La argumentación de Bono es más poderosa que la de Mújica, aunque estamos ante una conjunción de titanes del pensamiento. Es lógico que sea así, porque Bono es más castizo. Quizás esas mezclas medio extranjerizantes de Mújica debilitan su chispa intelectual.
Al final resulta que los conceptos de fiesta y nacional están indisolublmente unidos en una simbiosis lírico espiritual que se llama España.
Si no hay toros, no hay España.
Algo así dijo un torero de Murcia respecto a nuestra cultura. Y eso sin ser ni jurista ni parlamentario. Lo cual tiene mérito. Una muestra más del genio innato español. Sobe todo eso va el asunto.
Si Isabel la Católica resucitara seguro que se le empañarían los ojos de emoción, y que daría un par de sonoros besos en las mejillas del ilustre político.
Dado el "talante" de este tipo de políticos ¿no debería presidir la mesa del Congreso una conjunción formada por toreros, monjas, divisionarios azules, y él como representante de la izquierda, de la República y del progresismo? (él ahí para evitar que haya un republicano de verdad, que ese sería capaz, por tonto, de proponer la abolición de nuestra esencia).
Ya quiso que el desfile de la Victoria, perdón, de las Fuerzas Armadas, estuviera encabezado por un divisionario azul y un republicano. No se aceptó. Extraño, porque era una idea extraordinaria.
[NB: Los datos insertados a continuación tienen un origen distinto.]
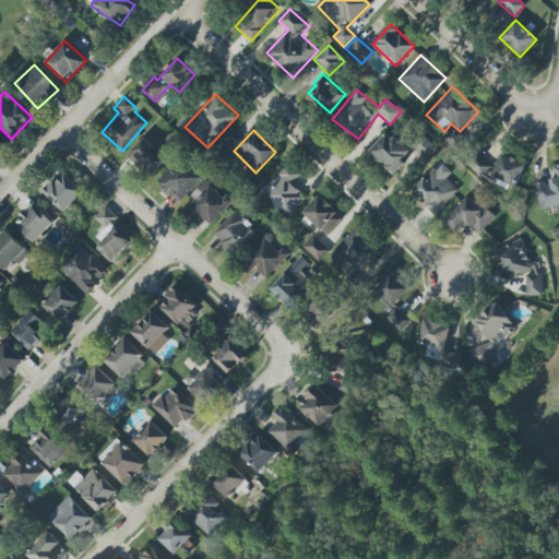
[(392,174),(411,154),(387,131),(368,152),(392,174)]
Quizás le faltó el detalle de proponer que ambos vistieran "faralaes". Por lo del feminismo.
La verdad es que es incomprensible que con agumentos semejantes los conceptos de Patria, España, Nación, Excelencia, (la cuatrilogía PENE) no hayan quedado claros y nos emocionen hasta la médula.
Estas personas, con estas inteligencias, son un acicate insustituible para conseguir que España se inponga definitivamente al resto del mundo.
Seguro que cuando en el extranjero leen estas cosas se apodera de ellos una envidia irrefrenable. Seguro también que si se han enterado de esta noticia han llovido las peticiones de matrículas en nuestras universidades. Luego nos hablarán de Oxford y de Cambridge. Pálidas quedan ambas frente a disquisiciones de este nivel.
Quizás se deberían impartir las clases en las plazas de toro, para su envidia.
Imagino al Times, en un acto de sinceridad (y no los celos que nos gastan esos ingleses), con el siguiente titular, a todo plana y en primera página: "Parlamentario español entierra definitivamente las teorías de Américo Castro y de Claudio Sánchez Albornoz. Ni judios, ni cristianos, ni musulmanes, ni romanos. En toreros reside raíz de españolidad".
Y digo yo, si la esencia de España es la fiesta, y sus protagonistas el torero y el toro ¿qué parte del premio le toca al segundo?
En definitiva, que la lección magistral queda clara:
Taurófilo igual a patriota inteligente.
Antitaurino igual a separatista tonto.
Habría que promover una recogida de firmas para que estos prodigios se explayen más a menudo, que mientras tanto quedamos huérfanos de sabiduría.
Y ahora, pensando mal: ¿no será esto una confubalición secreta para derribar a ZP?